==== THE DATA

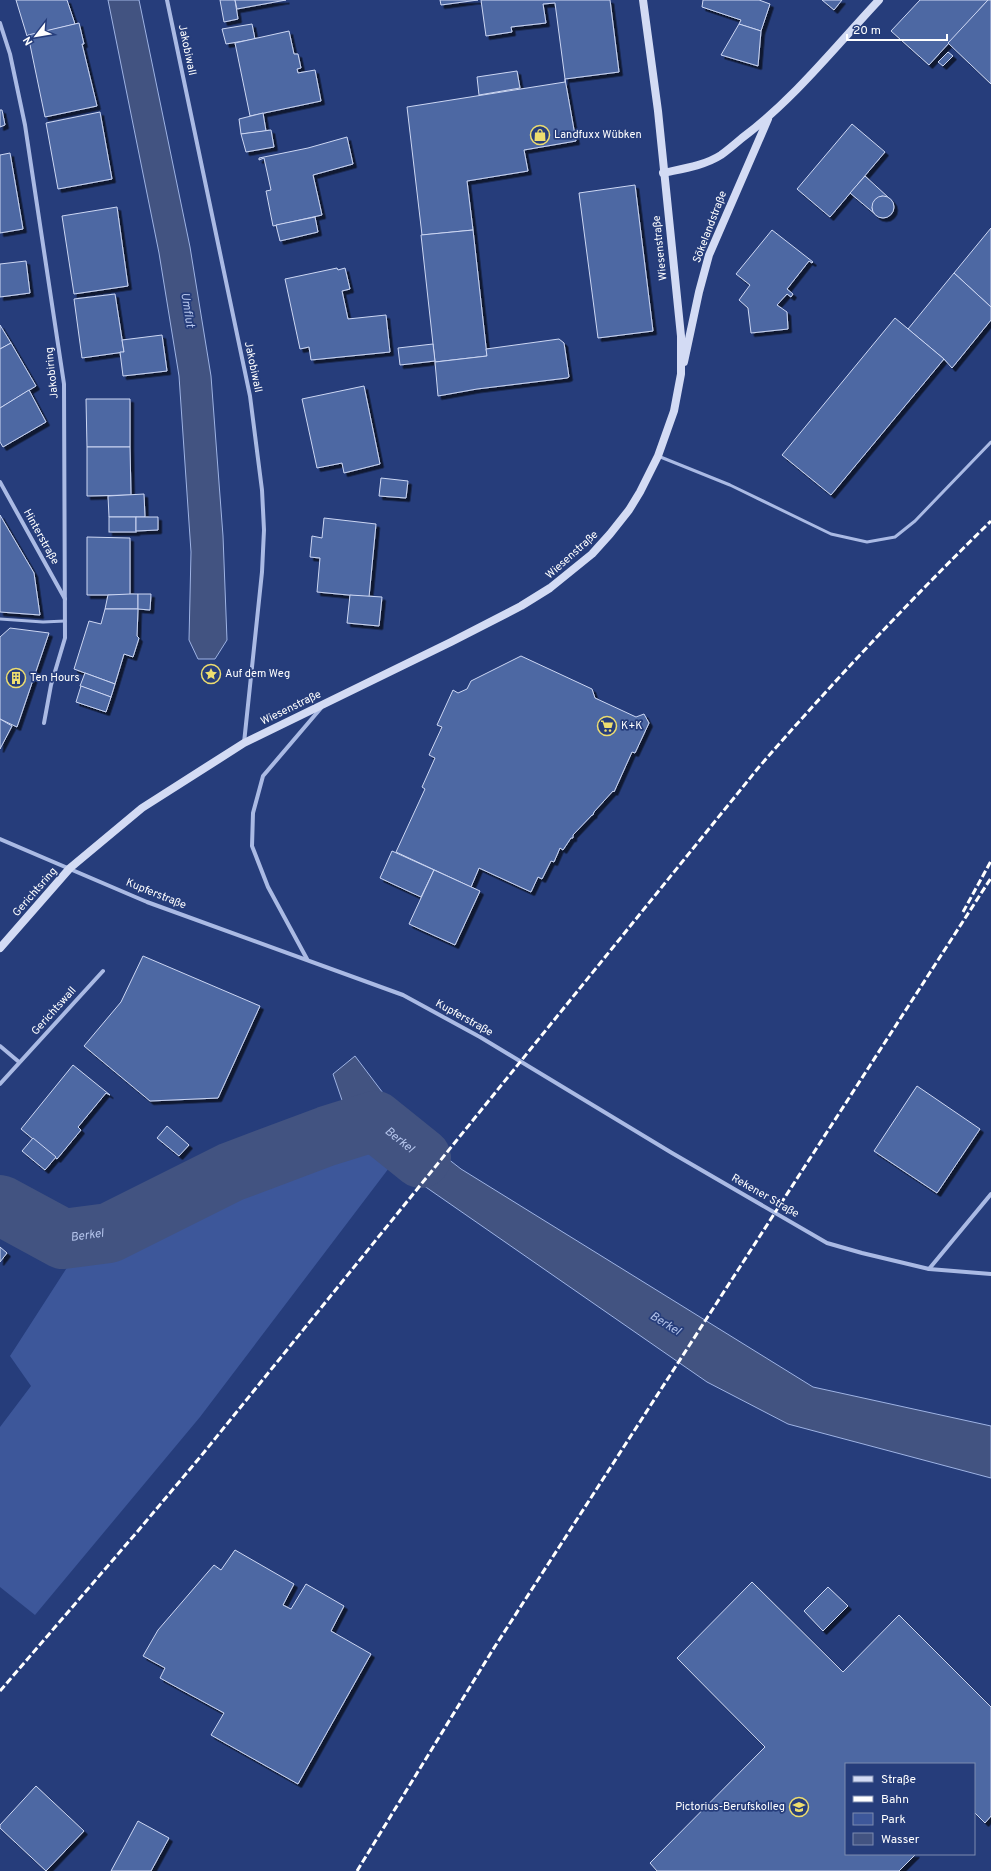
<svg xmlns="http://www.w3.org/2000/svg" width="991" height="1871" viewBox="0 0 991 1871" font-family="Overpass,sans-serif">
<defs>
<filter id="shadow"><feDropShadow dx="3.5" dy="3.5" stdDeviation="0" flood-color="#0009"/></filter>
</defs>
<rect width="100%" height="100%" fill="#263d7b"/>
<polygon fill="#3d579a" points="355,1138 392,1164 200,1417 35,1615 0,1587 0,1427 31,1386 10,1356 77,1252 155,1225 238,1184"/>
<g fill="#425381" stroke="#9eb3e4">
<polygon points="108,0 139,0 190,247 211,376 223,536 227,640 215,659 198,659 189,640 191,552 179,376 159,253"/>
<polygon points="355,1056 411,1130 461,1169 813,1387 991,1426 991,1478 788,1424 707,1382 355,1138 333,1074"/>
</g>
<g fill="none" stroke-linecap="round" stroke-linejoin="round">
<path stroke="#425381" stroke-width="60" id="s1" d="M0,1205L63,1239L109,1233L231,1172L327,1136L375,1121L421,1158"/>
</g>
<g fill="#4e67a3" stroke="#ccd7f3" filter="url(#shadow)">
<polygon points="16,0 67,0 75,24 27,36"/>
<polygon points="220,0 235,0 238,19 224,22"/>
<polygon points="235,0 286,0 237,9"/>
<polygon points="440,0 478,0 441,5"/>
<polygon points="481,0 610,0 619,72 565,79 555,3 543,4 546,23 511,27 512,32 486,36"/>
<polygon points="703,0 759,0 770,4 761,31 739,24 741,20 702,7"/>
<polygon points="822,0 842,0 834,10"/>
<polygon points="920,0 988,0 929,65 891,31"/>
<polygon points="988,0 991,0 991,84 948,43"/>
<polygon points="79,23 84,44 82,44 97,106 45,117 28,35"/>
<polygon points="252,24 255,39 226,44 222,29"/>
<polygon points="739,24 761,31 758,66 721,55"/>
<polygon points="289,31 294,54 298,54 301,68 297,69 298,73 315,70 321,101 250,116 235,43"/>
<polygon points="948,52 953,56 943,66 938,62"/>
<polygon points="517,71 520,88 479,95 477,77"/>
<polygon points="565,79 576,141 524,150 528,171 467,181 473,230 422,235 407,107 565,82"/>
<polygon points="0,110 2,110 5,125 0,127"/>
<polygon points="100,112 112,179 58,189 46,123"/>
<polygon points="263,113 266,131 241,134 239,119"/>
<polygon points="852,124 885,152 830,217 797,189"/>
<polygon points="271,130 274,147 246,152 241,134"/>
<polygon points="347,137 353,164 313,175 322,215 273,226 266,191 271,190 264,158 259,160 259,158 308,148"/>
<polygon points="10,153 23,229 0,233 0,155"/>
<polygon points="865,176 889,198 882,196 875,200 872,208 875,214 850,193"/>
<polygon points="635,185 653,331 598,338 579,193"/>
<circle cx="883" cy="207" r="11"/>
<polygon points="117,207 128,286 74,294 62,216"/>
<polygon points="315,217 318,232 280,241 276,225"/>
<polygon points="991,228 991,307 954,273"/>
<polygon points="473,230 487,356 435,362 421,235"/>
<polygon points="772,230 813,262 812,263 809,261 787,289 793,294 791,297 787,294 777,305 787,312 788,329 751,333 748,308 739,300 750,285 736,274"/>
<polygon points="26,261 30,293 0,297 0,264"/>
<polygon points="337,268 338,270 345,268 350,289 342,291 348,319 386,315 390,352 311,360 309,347 300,349 285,279"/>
<polygon points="954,273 991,307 991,320 952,368 944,359 908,329"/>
<polygon points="115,294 124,352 82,358 74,299"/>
<polygon points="895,318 944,359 831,495 782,455"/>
<polygon points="0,325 11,343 0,349"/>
<polygon points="162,335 167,371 123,376 120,352 124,352 122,340"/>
<polygon points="559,339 564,343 569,377 567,378 477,389 438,396 435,362 487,356 486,349"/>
<polygon points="11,343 36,386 0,408 0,349"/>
<polygon points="433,344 435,361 400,365 398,348"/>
<polygon points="364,386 380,464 344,473 342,463 317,468 302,399"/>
<polygon points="29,390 46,422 3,447 0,442 0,408"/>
<polygon points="86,399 130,399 130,447 87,447"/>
<polygon points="87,447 130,447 131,495 87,496"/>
<polygon points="381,478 408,481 406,498 379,496"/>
<polygon points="144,494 145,517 109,517 108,496"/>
<polygon points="0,515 34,573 40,615 0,612"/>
<rect x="109" y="517" width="27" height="15"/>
<polygon points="136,517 158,517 158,530 136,531"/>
<polygon points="324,518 376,524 369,597 317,592 320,558 310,557 312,536 322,538"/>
<polygon points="87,537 130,538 130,595 87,595"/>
<polygon points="130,594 138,594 138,609 105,609 108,595"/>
<polygon points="138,594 151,594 150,610 138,609"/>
<polygon points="350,595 382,597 379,626 347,623"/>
<polygon points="105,609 138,609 137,636 139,638 133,657 124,654 115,684 74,669 89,621 101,624"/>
<polygon points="10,628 49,633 17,727 0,719 0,637"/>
<polygon points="521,656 592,689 595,698 636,717 644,714 649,723 635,753 632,752 614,792 613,791 594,812 593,815 592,815 573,835 573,838 571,838 563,850 560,848 554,862 551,861 542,879 538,877 531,892 479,868 471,887 396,852 425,789 422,787 435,758 429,755 442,727 437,725 453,690 458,693 467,689 471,681"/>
<polygon points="85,673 115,684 111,697 80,686"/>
<polygon points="81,686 111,697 106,712 76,702"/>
<polygon points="0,719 12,726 0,749"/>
<polygon points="392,851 434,870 421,897 380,878"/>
<polygon points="434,870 480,891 455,945 409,924"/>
<polygon points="143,956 260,1006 218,1098 150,1101 84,1046 121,1002"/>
<polygon points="73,1065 110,1095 106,1093 78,1127 81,1130 57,1159 21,1129"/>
<polygon points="917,1086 980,1129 937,1193 874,1151"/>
<polygon points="167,1126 189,1145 179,1156 157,1138"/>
<polygon points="33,1138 56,1157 45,1170 22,1151"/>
<polygon points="0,1247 7,1253 0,1262"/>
<polygon points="235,1550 294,1584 283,1605 291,1609 306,1584 344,1606 331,1631 371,1654 298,1784 211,1735 224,1713 160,1678 165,1668 143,1656 158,1630 214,1565 221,1570"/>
<polygon points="752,1582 843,1672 899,1615 991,1707 991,1816 985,1823 974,1812 974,1764 846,1764 846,1854 916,1854 899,1871 657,1871 650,1863 765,1747 677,1658"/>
<polygon points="828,1587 848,1606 823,1631 804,1611"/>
<polygon points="36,1786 84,1831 46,1871 0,1828 0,1825"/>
<polygon points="138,1821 169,1838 151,1871 111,1871"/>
</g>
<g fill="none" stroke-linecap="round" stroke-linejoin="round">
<g stroke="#aabae4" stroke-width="3">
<polyline points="658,456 730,485 831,534 867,542 895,537 915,521 991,442"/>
<polyline points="0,619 43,622 65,621"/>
</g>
<g stroke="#aabae4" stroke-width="4">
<polyline points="167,0 250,396 262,490 264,530 262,572 244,743"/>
<polyline points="0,23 10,54 25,125 64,384 65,638 51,685 44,723"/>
<polyline points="0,482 65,599"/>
<polyline points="0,839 147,902 403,995 480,1037 672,1153 827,1243 862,1253 929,1269 991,1274"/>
<polyline points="307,959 268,887 252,846 253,813 263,776 321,708"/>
<polyline points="0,1046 19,1062"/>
<polyline points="0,1084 103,971"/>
<polyline points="929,1269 991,1194"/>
</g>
<g stroke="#d3dbf4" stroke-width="8">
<path d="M663,173C681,169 704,166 721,155C728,150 735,144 742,138C794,99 835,47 879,0"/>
<polyline points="684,362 699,292 709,255 768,119"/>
<polyline points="0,948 70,868 142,808 244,743 451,642 521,606 550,588 592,554 610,534 629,510 640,492 658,456 674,411 681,374 681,336 658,111 643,0"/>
</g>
<g stroke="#fff" stroke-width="3" stroke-dasharray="7 3" stroke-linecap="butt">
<polyline points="963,912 991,861"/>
<path d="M0,1691L137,1532L201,1456L759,767C833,682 910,600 991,521"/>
<polyline points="357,1871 492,1651 991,878"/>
</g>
</g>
<defs>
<symbol id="shop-ring" viewBox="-11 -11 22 22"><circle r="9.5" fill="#263d7b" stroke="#eddd6f" stroke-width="1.5"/><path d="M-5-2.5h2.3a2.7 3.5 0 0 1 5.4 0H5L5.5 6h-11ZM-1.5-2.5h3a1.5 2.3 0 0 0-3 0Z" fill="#eddd6f"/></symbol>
<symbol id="sight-ring" viewBox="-11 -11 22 22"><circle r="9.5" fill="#263d7b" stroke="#eddd6f" stroke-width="1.5"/><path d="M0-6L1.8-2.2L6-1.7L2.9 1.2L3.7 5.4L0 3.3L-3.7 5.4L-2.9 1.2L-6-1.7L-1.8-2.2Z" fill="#eddd6f"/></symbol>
<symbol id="building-ring" viewBox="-11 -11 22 22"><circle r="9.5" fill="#263d7b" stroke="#eddd6f" stroke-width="1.5"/><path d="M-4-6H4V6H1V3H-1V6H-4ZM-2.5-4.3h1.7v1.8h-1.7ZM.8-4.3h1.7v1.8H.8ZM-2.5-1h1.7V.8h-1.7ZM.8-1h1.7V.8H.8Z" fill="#eddd6f"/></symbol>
<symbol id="supermarket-ring" viewBox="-11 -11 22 22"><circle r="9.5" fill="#263d7b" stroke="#eddd6f" stroke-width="1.5"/><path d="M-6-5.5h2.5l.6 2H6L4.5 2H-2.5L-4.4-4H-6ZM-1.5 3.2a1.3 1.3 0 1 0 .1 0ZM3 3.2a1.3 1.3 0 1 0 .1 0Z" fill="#eddd6f"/></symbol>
<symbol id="school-ring" viewBox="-11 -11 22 22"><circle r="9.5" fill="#263d7b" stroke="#eddd6f" stroke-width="1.5"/><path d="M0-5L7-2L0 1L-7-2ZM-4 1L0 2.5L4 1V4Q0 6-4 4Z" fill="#eddd6f"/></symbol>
</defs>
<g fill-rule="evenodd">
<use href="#shop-ring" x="529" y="124" width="22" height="22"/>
<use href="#sight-ring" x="200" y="663" width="22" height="22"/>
<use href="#building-ring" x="5" y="667" width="22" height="22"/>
<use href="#supermarket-ring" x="596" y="715" width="22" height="22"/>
<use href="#school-ring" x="788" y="1796" width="22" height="22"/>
</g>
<g text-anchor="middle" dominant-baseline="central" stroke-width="3.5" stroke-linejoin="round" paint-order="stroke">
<g font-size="11" fill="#fff" stroke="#263d7b">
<text transform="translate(187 50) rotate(78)">Jakobiwall</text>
<text transform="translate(710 227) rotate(-69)">Sökelandstraße</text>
<text transform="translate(660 248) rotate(-96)">Wiesenstraße</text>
<text transform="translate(253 367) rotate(78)">Jakobiwall</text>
<text transform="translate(52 373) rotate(-96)">Jakobiring</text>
<text transform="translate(41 537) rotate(61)">Hinterstraße</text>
<text transform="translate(572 555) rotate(-42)">Wiesenstraße</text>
<text transform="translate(291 708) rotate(-26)">Wiesenstraße</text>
<text transform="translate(35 892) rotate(-49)">Gerichtsring</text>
<text transform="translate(156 894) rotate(22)">Kupferstraße</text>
<text transform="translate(54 1011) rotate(-48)">Gerichtswall</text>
<text transform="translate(464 1018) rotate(29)">Kupferstraße</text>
<text transform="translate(765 1196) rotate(30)">Rekener Straße</text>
</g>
<g font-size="11" fill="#fff" stroke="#263d7b" text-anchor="start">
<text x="554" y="135">Landfuxx Wübken</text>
<text x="225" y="674">Auf dem Weg</text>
<text x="30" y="678">Ten Hours</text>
<text x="621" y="726">K+K</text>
<text x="785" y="1807" text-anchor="end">Pictorius-Berufskolleg</text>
</g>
<g font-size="12" font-style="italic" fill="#b5c5ec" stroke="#263d7b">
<text transform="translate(187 310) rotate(81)">Umflut</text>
<text stroke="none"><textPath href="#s1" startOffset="438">Berkel</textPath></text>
<text stroke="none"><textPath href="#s1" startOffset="96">Berkel</textPath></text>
<text transform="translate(665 1324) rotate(32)">Berkel</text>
</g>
</g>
<rect x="845" y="1763" width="130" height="92" fill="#263d7b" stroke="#7d8bb0"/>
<rect x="853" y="1776" width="20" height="6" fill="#d3dbf4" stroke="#7d8bb0"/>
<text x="881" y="1783" font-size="12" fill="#ffffff">Straße</text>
<rect x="853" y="1796" width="20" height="6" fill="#ffffff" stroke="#7d8bb0"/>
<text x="881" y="1803" font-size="12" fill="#ffffff">Bahn</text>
<rect x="853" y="1813" width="20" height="12" fill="#3d579a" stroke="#7d8bb0"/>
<text x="881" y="1823" font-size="12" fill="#ffffff">Park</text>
<rect x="853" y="1833" width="20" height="12" fill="#425381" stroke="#7d8bb0"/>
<text x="881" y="1843" font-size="12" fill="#ffffff">Wasser</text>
<g transform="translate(36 36) rotate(239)" stroke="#263d7b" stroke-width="3" paint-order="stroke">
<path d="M0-3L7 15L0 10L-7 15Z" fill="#ffffff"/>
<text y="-6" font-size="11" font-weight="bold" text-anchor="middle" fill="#ffffff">N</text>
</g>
<path d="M847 34v6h100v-6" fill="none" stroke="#ffffff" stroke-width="2"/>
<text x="853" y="34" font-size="12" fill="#ffffff" stroke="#263d7b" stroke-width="3" paint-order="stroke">20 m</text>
</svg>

========

## TASK DIRECTIONS
Count each line above where the word "middle" appears, and answer with nothing except that count.

## ANSWER SECTION
2